▸ **TASK BRIEF**
Among the lines below, the one containing "pinky tip: (230, 252)" opens the range and the one containing "middle tip: (359, 258)" closes it. Print that range exactly, without the pictures.

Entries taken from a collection
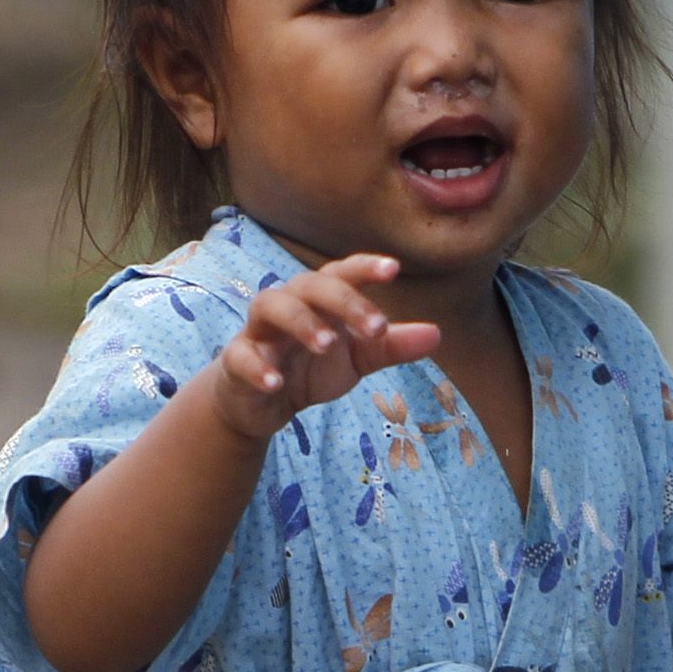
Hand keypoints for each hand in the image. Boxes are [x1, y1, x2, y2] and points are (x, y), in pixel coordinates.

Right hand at [201, 254, 443, 439]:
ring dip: (301, 322)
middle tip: (376, 328)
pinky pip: (240, 355)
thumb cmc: (309, 368)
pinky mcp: (236, 361)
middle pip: (309, 284)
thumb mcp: (356, 360)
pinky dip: (257, 366)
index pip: (340, 273)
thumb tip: (436, 334)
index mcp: (319, 301)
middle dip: (343, 301)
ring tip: (327, 344)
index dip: (364, 267)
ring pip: (270, 306)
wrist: (258, 404)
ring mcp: (259, 331)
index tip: (393, 269)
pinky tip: (276, 383)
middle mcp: (288, 306)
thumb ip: (390, 347)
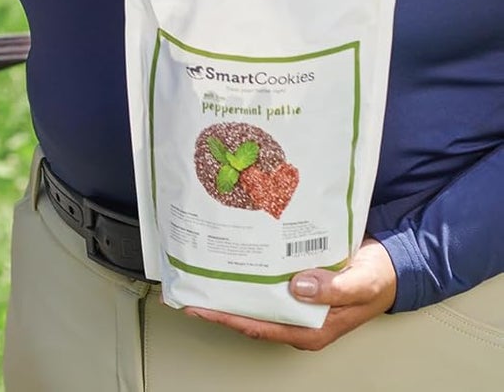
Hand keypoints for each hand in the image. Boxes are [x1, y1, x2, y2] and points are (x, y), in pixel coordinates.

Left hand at [183, 238, 396, 350]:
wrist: (393, 263)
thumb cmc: (379, 278)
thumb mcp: (361, 284)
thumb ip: (334, 289)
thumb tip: (299, 287)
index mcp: (311, 327)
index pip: (258, 326)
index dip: (226, 317)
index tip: (197, 306)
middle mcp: (298, 316)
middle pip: (249, 312)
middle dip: (217, 300)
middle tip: (187, 281)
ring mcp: (296, 299)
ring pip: (254, 294)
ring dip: (229, 282)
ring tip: (199, 265)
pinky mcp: (296, 280)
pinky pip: (265, 278)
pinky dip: (247, 268)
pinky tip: (230, 252)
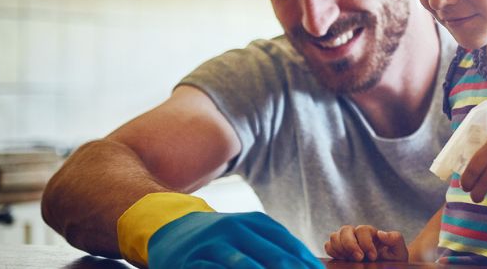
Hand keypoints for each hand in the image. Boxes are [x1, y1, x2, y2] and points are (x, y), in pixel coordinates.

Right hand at [147, 211, 322, 268]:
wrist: (174, 231)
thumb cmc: (222, 239)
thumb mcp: (248, 235)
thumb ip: (275, 248)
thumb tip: (313, 267)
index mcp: (255, 223)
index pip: (289, 245)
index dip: (307, 264)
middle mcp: (236, 229)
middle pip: (275, 256)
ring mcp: (215, 245)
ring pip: (248, 266)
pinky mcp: (195, 261)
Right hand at [324, 225, 407, 261]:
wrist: (386, 267)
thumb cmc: (393, 259)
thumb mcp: (399, 250)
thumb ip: (395, 239)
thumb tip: (381, 233)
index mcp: (370, 232)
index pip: (362, 229)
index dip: (365, 243)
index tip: (373, 256)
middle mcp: (356, 234)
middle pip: (345, 229)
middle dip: (350, 244)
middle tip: (359, 258)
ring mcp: (346, 241)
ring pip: (334, 236)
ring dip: (340, 248)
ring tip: (349, 259)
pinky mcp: (338, 250)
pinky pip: (328, 245)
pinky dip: (332, 251)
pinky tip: (343, 260)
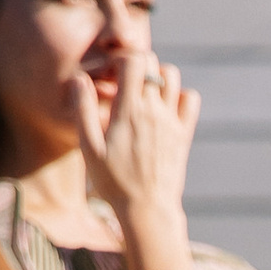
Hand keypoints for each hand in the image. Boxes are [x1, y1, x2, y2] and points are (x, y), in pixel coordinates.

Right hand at [74, 49, 198, 238]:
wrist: (148, 209)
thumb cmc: (114, 181)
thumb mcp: (89, 147)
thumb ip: (83, 109)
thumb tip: (79, 78)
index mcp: (129, 110)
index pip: (134, 61)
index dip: (122, 59)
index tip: (113, 73)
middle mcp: (154, 111)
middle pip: (153, 63)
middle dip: (138, 65)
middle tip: (126, 82)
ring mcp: (172, 121)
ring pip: (173, 77)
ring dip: (159, 77)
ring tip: (144, 93)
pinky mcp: (184, 134)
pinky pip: (191, 99)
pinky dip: (180, 96)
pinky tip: (165, 107)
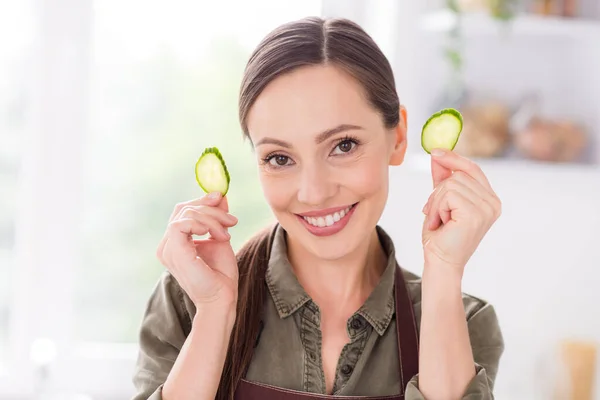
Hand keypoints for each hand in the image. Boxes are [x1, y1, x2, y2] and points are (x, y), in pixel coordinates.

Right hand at [156, 192, 238, 306]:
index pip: (183, 211)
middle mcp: (167, 245)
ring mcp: (167, 249)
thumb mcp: (220, 238)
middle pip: (184, 209)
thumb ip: (217, 218)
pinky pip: (182, 223)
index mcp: (175, 242)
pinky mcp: (173, 251)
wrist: (221, 299)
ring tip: (227, 234)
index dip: (201, 200)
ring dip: (212, 219)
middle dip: (210, 208)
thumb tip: (220, 195)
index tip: (221, 197)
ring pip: (186, 214)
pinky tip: (215, 235)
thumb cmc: (220, 275)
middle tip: (231, 220)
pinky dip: (202, 223)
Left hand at [421, 149, 501, 274]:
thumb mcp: (441, 201)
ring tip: (439, 220)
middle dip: (438, 193)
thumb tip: (437, 155)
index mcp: (489, 199)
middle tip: (435, 213)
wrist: (440, 262)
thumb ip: (442, 179)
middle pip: (458, 175)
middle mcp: (493, 203)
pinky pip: (448, 194)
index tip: (435, 152)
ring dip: (436, 202)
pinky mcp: (475, 213)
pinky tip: (441, 223)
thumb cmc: (441, 236)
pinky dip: (437, 208)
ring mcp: (486, 208)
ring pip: (450, 184)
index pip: (472, 168)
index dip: (453, 159)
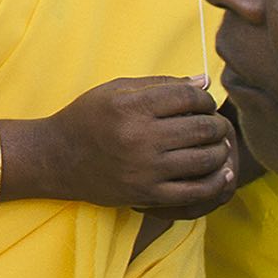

▸ **WRITTEN RESPONSE**
pinky tip: (230, 252)
Hand keypoints for each hand in the image. Boxes are [x1, y1, x2, y2] and points are (x, y), in pixel coordinates.

Right hand at [147, 211, 322, 268]:
wrist: (174, 231)
thumb cmc: (222, 239)
thumb mcp: (248, 235)
thumb ip: (275, 248)
thumb tip: (313, 267)
index mcp: (255, 223)
index pip: (289, 245)
index dip: (307, 264)
middle mcp: (236, 229)
middle pip: (275, 256)
ring mcp: (215, 245)
ring pip: (248, 266)
pinky mcp: (195, 261)
Right hand at [324, 225, 407, 261]:
wrist: (386, 267)
thumb cmc: (393, 259)
thumb mcp: (399, 250)
thumb ip: (395, 239)
thumb tip: (381, 233)
index mcp: (370, 232)
index pip: (362, 229)
index dip: (365, 243)
index tip: (373, 256)
middle mcp: (356, 234)
middle pip: (345, 229)
middle dip: (350, 244)
middle tip: (359, 258)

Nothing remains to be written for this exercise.